• **DOCUMENT EXTRACT**
══════════════════════════════

I am 15 years old and my hobbies are electronics, microcontrollers and programming. I have written a documentation for a commercial microcontroller product, and my dad's friend who owns a small chemical mixing company has asked me to create a device, called the "(Company Name) Programmable Volumetric Liquid Dispenser". It should allow the user to program it with the liquids being pumped through six channels - giving it the name of each chemical/liquid and the ml's pumped at different temperatures. The device should then use a non-linear regression algorithm to predict how long the pumps need to be on to pump a certain amount of the liquid, as enterd by the user.

The device should be as accurate as possible, but also as cheap as possible to manafacture/produce. Temperature sensors are placed inside each of the six tanks. The user enters the amount of liquid, channel/pump and type of liquid into the device and presses "dispense". The device shoudl then calculate and pump the correct amount. Since most liquids have a non-linear viscosity response to temperature change, the device must use a non-liner regression algorithm. Because the calculations must be performed inside the device, Excell or other computer programs are no appropriate.

══════════════════════════════

• **RECORDS SUPPLIED**

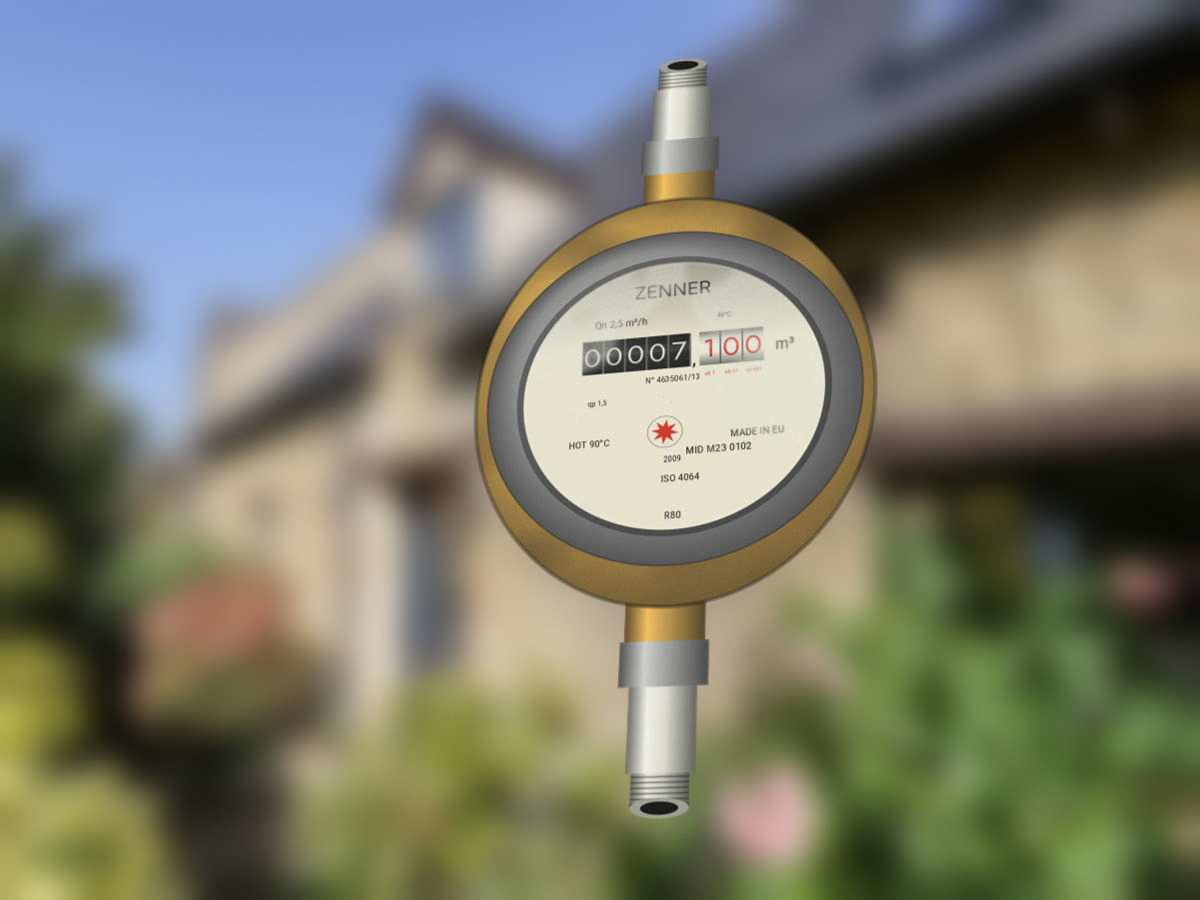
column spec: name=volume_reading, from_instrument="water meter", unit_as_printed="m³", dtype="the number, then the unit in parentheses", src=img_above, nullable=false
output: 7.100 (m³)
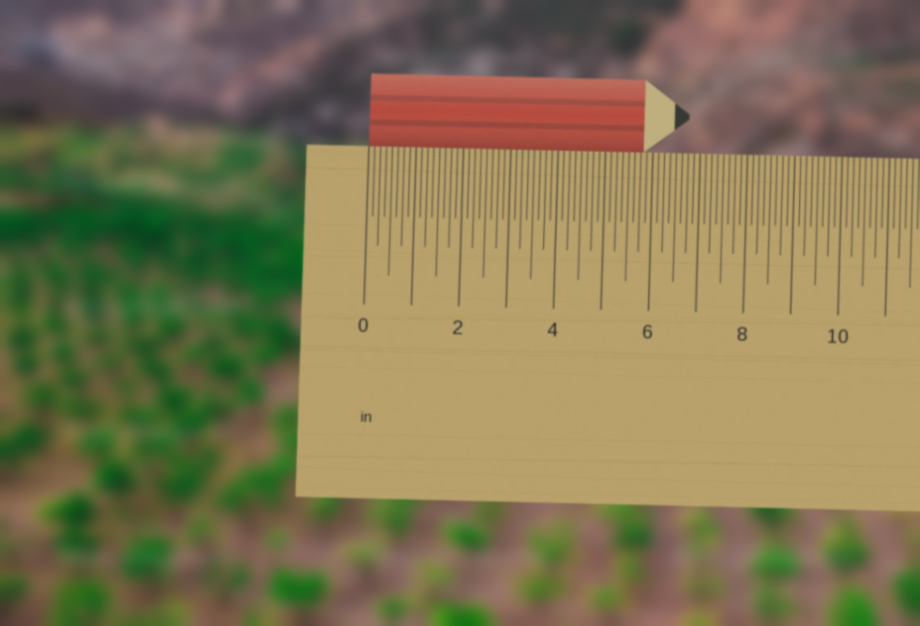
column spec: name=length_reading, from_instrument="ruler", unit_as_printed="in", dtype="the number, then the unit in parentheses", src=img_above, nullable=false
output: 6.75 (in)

══════════════════════════════

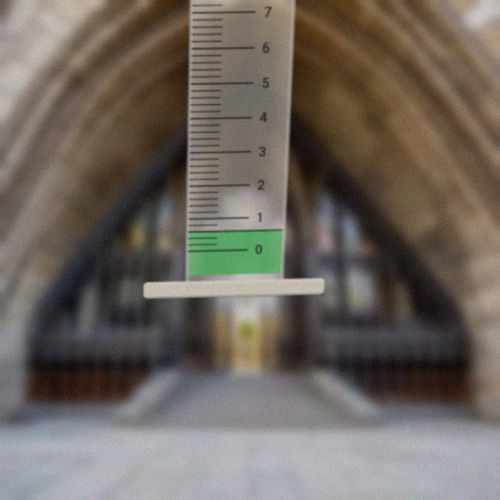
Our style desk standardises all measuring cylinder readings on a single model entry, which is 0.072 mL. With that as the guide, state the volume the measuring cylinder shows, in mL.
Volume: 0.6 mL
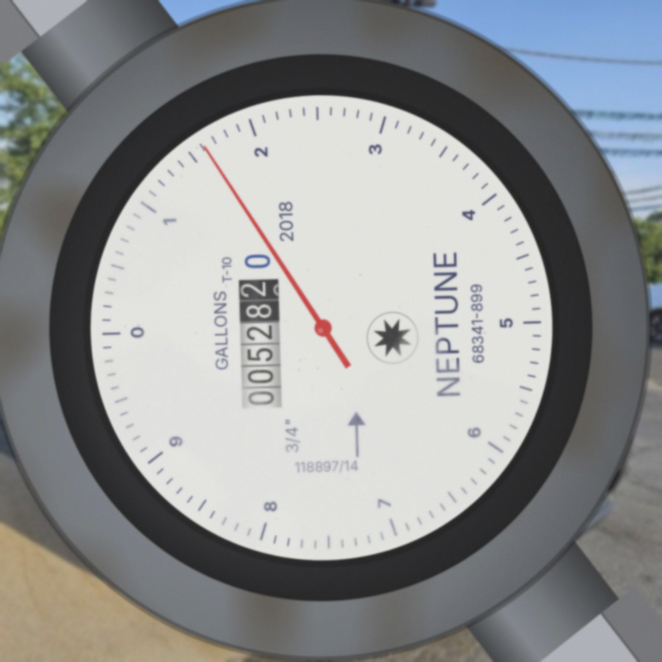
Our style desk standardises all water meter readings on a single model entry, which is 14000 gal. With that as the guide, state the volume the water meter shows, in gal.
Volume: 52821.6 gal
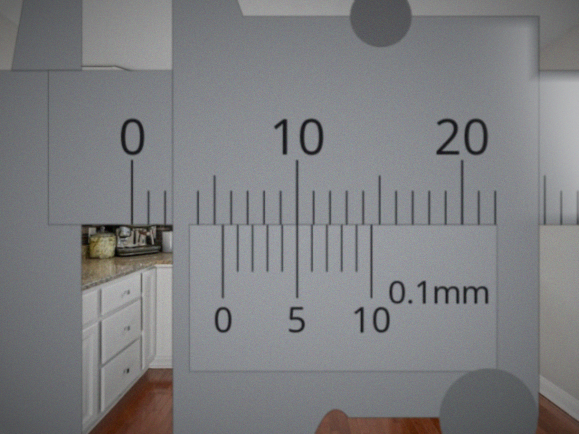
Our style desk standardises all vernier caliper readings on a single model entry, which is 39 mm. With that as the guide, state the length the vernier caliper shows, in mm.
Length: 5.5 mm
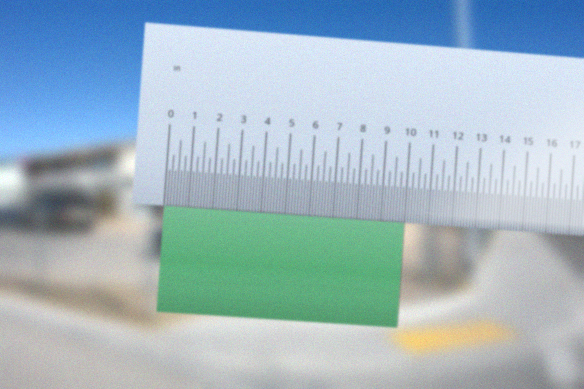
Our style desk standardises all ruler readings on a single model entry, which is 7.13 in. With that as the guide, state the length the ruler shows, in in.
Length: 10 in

══════════════════════════════

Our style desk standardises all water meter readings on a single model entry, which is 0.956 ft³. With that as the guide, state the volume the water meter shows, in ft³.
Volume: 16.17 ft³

══════════════════════════════

• **THE PROBLEM**
Reproduce the passage of the liquid dispenser description starting at "The device should be" and ending at "are no appropriate.".

• **ANSWER**
The device should be as accurate as possible, but also as cheap as possible to manafacture/produce. Temperature sensors are placed inside each of the six tanks. The user enters the amount of liquid, channel/pump and type of liquid into the device and presses "dispense". The device shoudl then calculate and pump the correct amount. Since most liquids have a non-linear viscosity response to temperature change, the device must use a non-liner regression algorithm. Because the calculations must be performed inside the device, Excell or other computer programs are no appropriate.